__WORK REQUEST__: Using the data below, set down every line from the one containing "Stellenangebote" through the one containing "environnement international en", inclusive and unchanged. Pictures are to be skipped.

Saved data entries:
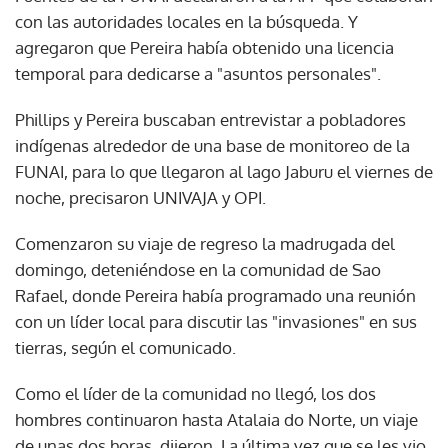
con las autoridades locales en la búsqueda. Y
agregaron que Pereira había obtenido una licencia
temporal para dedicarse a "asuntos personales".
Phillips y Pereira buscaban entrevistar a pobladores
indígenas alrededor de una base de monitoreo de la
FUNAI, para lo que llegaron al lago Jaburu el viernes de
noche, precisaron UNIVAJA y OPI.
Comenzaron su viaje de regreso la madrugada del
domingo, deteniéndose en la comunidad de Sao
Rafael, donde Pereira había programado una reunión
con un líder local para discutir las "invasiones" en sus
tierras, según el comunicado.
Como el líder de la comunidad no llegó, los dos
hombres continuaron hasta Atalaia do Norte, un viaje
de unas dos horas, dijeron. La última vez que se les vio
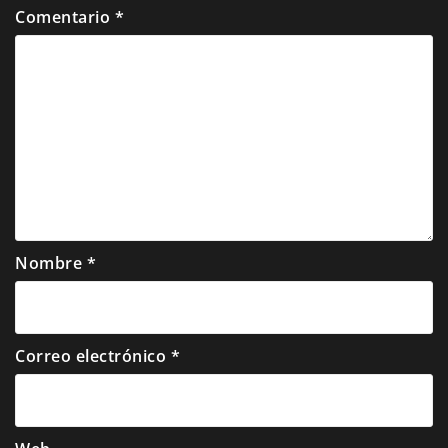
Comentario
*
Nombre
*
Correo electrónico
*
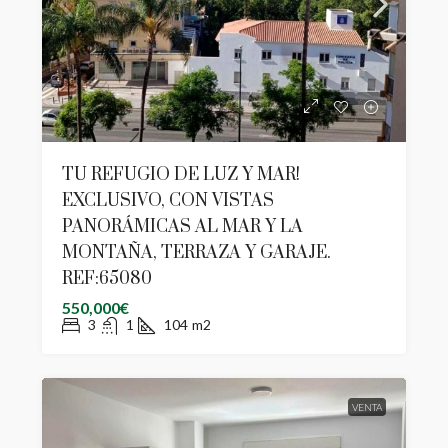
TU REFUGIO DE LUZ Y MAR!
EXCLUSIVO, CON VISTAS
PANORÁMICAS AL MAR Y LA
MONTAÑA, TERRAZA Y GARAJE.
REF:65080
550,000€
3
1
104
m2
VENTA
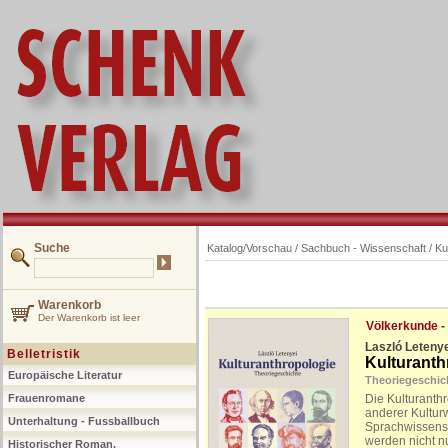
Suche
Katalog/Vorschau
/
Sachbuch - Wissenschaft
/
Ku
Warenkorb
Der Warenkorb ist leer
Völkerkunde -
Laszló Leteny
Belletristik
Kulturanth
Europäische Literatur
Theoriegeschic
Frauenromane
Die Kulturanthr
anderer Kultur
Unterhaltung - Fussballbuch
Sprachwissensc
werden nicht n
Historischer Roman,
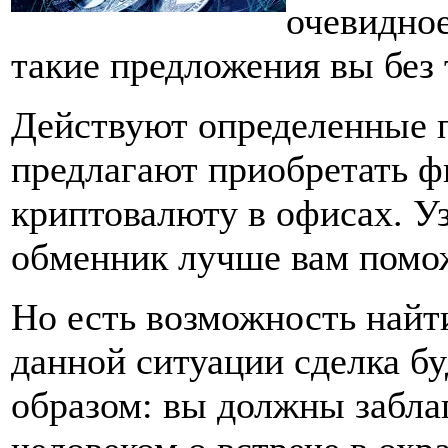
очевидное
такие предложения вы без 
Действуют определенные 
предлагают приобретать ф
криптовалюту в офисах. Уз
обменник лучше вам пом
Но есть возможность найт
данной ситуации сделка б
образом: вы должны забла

==

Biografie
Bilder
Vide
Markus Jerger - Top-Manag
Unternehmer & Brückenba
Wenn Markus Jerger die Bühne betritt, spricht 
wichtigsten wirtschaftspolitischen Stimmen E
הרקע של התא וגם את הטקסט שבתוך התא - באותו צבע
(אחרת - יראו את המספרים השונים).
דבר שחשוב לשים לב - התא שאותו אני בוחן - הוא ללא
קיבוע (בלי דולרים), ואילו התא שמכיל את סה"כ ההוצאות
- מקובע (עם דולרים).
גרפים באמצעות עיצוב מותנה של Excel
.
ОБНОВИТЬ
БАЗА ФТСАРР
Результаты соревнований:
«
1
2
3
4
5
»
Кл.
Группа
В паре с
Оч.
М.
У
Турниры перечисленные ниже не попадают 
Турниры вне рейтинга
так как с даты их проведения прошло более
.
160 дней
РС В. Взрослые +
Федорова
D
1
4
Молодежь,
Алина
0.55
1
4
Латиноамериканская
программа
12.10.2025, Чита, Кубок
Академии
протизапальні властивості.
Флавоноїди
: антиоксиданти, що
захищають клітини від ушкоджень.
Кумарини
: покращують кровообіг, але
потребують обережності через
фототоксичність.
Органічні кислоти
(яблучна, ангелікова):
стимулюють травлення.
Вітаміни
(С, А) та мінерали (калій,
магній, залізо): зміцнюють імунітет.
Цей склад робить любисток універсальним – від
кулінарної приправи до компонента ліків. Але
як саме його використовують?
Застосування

...

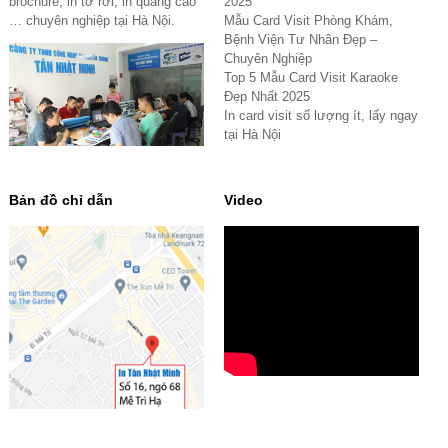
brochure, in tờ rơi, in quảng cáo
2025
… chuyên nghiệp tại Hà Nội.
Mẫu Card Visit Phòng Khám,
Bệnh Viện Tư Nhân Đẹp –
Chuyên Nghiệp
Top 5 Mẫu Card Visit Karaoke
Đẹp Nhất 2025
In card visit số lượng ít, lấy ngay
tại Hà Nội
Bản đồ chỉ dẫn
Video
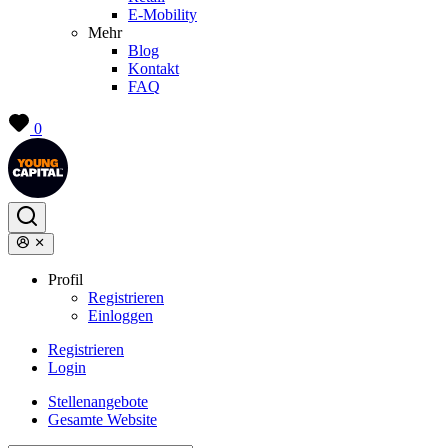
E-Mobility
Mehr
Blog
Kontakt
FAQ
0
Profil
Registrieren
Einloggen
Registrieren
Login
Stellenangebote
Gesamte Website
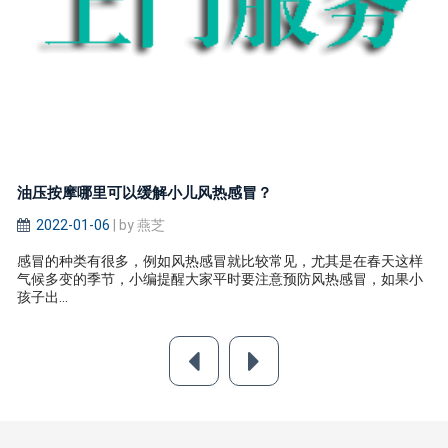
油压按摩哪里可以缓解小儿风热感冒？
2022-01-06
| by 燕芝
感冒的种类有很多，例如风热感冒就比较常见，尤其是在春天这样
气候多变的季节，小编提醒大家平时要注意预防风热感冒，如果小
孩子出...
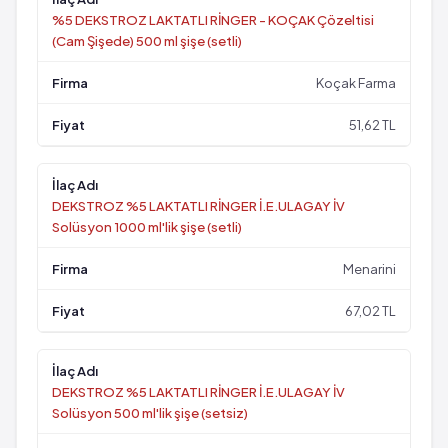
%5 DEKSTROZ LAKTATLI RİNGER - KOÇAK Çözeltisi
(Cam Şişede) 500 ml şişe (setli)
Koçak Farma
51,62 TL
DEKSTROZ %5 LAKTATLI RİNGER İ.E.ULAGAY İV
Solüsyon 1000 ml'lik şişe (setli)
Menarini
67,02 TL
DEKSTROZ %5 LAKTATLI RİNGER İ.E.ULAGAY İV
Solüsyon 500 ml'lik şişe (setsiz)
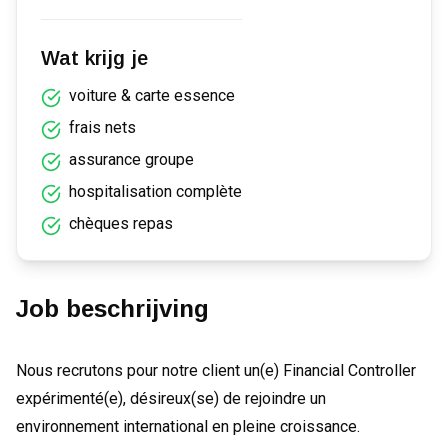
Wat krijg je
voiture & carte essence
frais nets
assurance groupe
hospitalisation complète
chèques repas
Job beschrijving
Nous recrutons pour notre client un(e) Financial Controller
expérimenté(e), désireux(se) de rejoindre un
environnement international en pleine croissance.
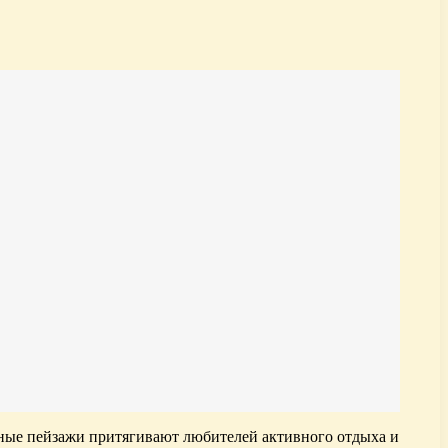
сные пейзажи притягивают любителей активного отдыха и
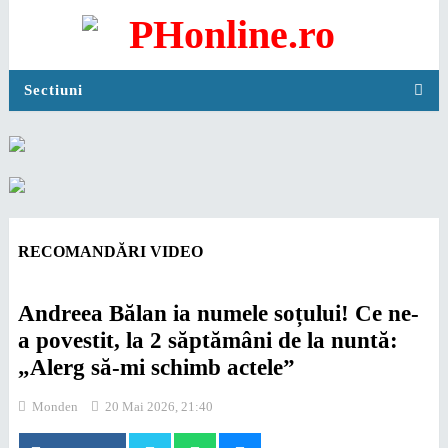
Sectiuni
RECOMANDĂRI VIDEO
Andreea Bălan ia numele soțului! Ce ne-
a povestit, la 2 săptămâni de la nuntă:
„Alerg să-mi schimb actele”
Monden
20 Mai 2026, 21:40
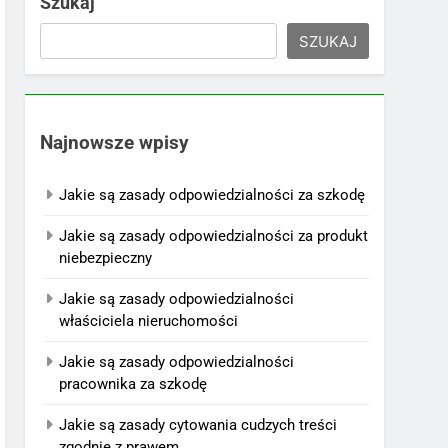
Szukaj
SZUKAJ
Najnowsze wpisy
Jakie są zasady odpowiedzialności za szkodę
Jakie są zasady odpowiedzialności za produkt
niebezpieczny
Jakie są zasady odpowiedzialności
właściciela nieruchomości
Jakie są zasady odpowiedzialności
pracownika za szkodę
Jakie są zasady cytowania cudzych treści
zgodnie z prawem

__EXERCISE ANSWER__:
Stellenangebote
Gesamte Website
油压按摩哪里可以缓解小儿风热感冒？
2022-01-06
| by 燕芝
感冒的种类有很多，例如风热感冒就比较常见，尤其是在春天这样
气候多变的季节，小编提醒大家平时要注意预防风热感冒，如果小
孩子出...
%5 DEKSTROZ LAKTATLI RİNGER - KOÇAK Çözeltisi
(Cam Şişede) 500 ml şişe (setli)
Koçak Farma
51,62 TL
DEKSTROZ %5 LAKTATLI RİNGER İ.E.ULAGAY İV
Solüsyon 1000 ml'lik şişe (setli)
Menarini
67,02 TL
DEKSTROZ %5 LAKTATLI RİNGER İ.E.ULAGAY İV
Solüsyon 500 ml'lik şişe (setsiz)
Wat krijg je
voiture & carte essence
frais nets
assurance groupe
hospitalisation complète
chèques repas
Job beschrijving
Nous recrutons pour notre client un(e) Financial Controller
expérimenté(e), désireux(se) de rejoindre un
environnement international en pleine croissance.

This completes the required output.